With this I was able to see the actual iptables changes on the same timeline as the pod termination events and the tcp network errors.
+12.610s [http] response duration=2.260901ms method=GET status=200 url=http://localhost:80
+12.803s [endpointslice] slice-modified changes=[~10.42.0.105(ready)] slice=traefik-gmfgw
+12.825s [pod-termination] terminating deletion_timestamp=2026-04-17T06:30:28-04:00 namespace=kube-system pod=traefik-7b685bbcdd-cktdt pod_ip=10.42.0.102
+12.846s [endpointslice] slice-modified changes=[~10.42.0.102(terminating)] slice=traefik-gmfgw
+12.910s [http] error error=Get "http://localhost:80": EOF method=GET url=http://localhost:80
+13.010s [endpointslice] slice-modified changes=[-10.42.0.102(terminating)] slice=traefik-gmfgw
+13.211s [http] response duration=3.169981ms method=GET status=200 url=http://localhost:80
+13.566s [nftables] endpoint-added pod=10.42.0.105
+13.566s [nftables] endpoint-removed pod=10.42.0.102
This shows that the pod began terminating about 700ms before the corresponding iptables rule was removed, leaving a gap of downtime. Seeing the theory confirmed in real time like this was very cool. And I think this is only scratching the surface. We could keep digging by adding:
stracecaptures for when the Traefik pod actually closed its listening socket or calledexit()- actual packet captures which could show which backend pod the packets were being routed to
Finally, seeing that the gap was consistently a few hundred milliseconds, the solution was to add a preStop lifecycle hook to the Traefik pod, to give the endpoints / iptables rules time to update before it stopped serving traffic:
lifecycle:
preStop:
exec:
command:
- /bin/sh
- -c
- sleep 10
Then the error is consistently avoided:
+20.944s [pod-termination] terminating deletion_timestamp=2026-04-17T07:03:43-04:00 namespace=kube-system pod=traefik-54fcb567cc-4j6hk pod_ip=10.42.0.112
+20.972s [endpointslice] slice-modified changes=[~10.42.0.112(terminating)] slice=traefik-gmfgw
+21.041s [http] response duration=3.703407ms method=GET status=200 url=http://localhost:80
+21.342s [http] response duration=3.984828ms method=GET status=200 url=http://localhost:80
...
+21.947s [nftables] endpoint-removed pod=10.42.0.112
...
+31.120s [endpointslice] slice-modified changes=[-10.42.0.112(terminating)] slice=traefik-gmfgw
+31.209s [pod-termination] deleted namespace=kube-system pod=traefik-54fcb567cc-4j6hk pod_ip=10.42.0.112
+31.240s [http] response duration=2.995166ms method=GET status=200 url=http://localhost:80
Now you can see that there is a big gap between the terminating and deleted events, more than big enough for the iptables changes to be applied, and so the HTTP errors are avoided.

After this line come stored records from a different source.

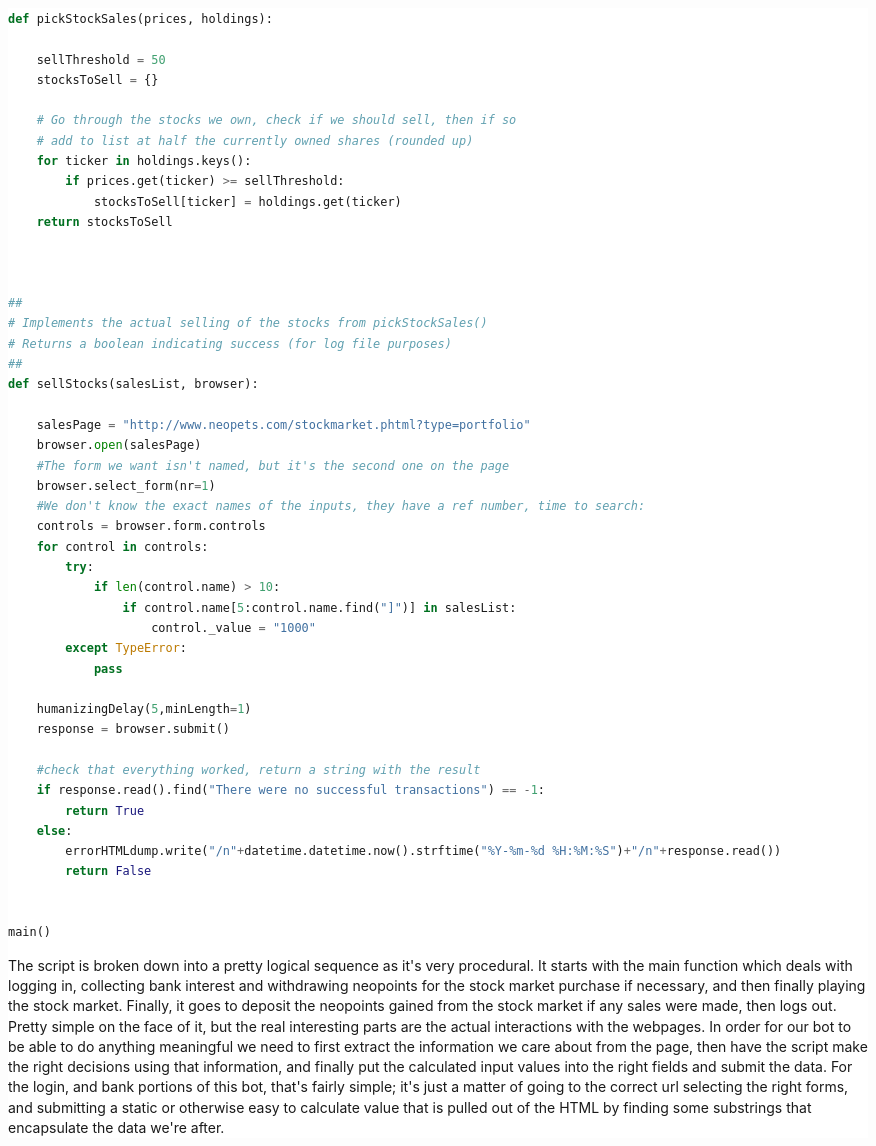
 ```python
def pickStockSales(prices, holdings):

    sellThreshold = 50
    stocksToSell = {}

    # Go through the stocks we own, check if we should sell, then if so
    # add to list at half the currently owned shares (rounded up)
    for ticker in holdings.keys():
        if prices.get(ticker) >= sellThreshold:
            stocksToSell[ticker] = holdings.get(ticker)
    return stocksToSell



##
# Implements the actual selling of the stocks from pickStockSales()
# Returns a boolean indicating success (for log file purposes)
##         
def sellStocks(salesList, browser):

    salesPage = "http://www.neopets.com/stockmarket.phtml?type=portfolio"
    browser.open(salesPage)
    #The form we want isn't named, but it's the second one on the page
    browser.select_form(nr=1)
    #We don't know the exact names of the inputs, they have a ref number, time to search:
    controls = browser.form.controls
    for control in controls:
        try:
            if len(control.name) > 10:
                if control.name[5:control.name.find("]")] in salesList:
                    control._value = "1000"
        except TypeError:
            pass

    humanizingDelay(5,minLength=1)
    response = browser.submit()

    #check that everything worked, return a string with the result
    if response.read().find("There were no successful transactions") == -1:
        return True
    else:
        errorHTMLdump.write("/n"+datetime.datetime.now().strftime("%Y-%m-%d %H:%M:%S")+"/n"+response.read())
        return False


main()
```

The script is broken down into a pretty logical sequence as it's very procedural. It starts with the main function which deals with logging in, collecting bank interest and withdrawing neopoints for the stock market purchase if necessary, and then finally playing the stock market. Finally, it goes to deposit the neopoints gained from the stock market if any sales were made, then logs out. Pretty simple on the face of it, but the real interesting parts are the actual interactions with the webpages. In order for our bot to be able to do anything meaningful we need to first extract the information we care about from the page, then have the script make the right decisions using that information, and finally put the calculated input values into the right fields and submit the data. For the login, and bank portions of this bot, that's fairly simple; it's just a matter of going to the correct url selecting the right forms, and submitting a static or otherwise easy to calculate value that is pulled out of the HTML by finding some substrings that encapsulate the data we're after.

There’s a lot of discussion about LLMs atrophying your programming skills, giving you a shallower understanding of the system you’re working on, and just generally reducing your competence as an engineer. In general, there may be some truth to that, but this case was the opposite experience. I was able to gain a much deeper and much more visceral understanding of a complex networking/distributed systems problem than would have been possible previously, at least on a reasonable timeframe.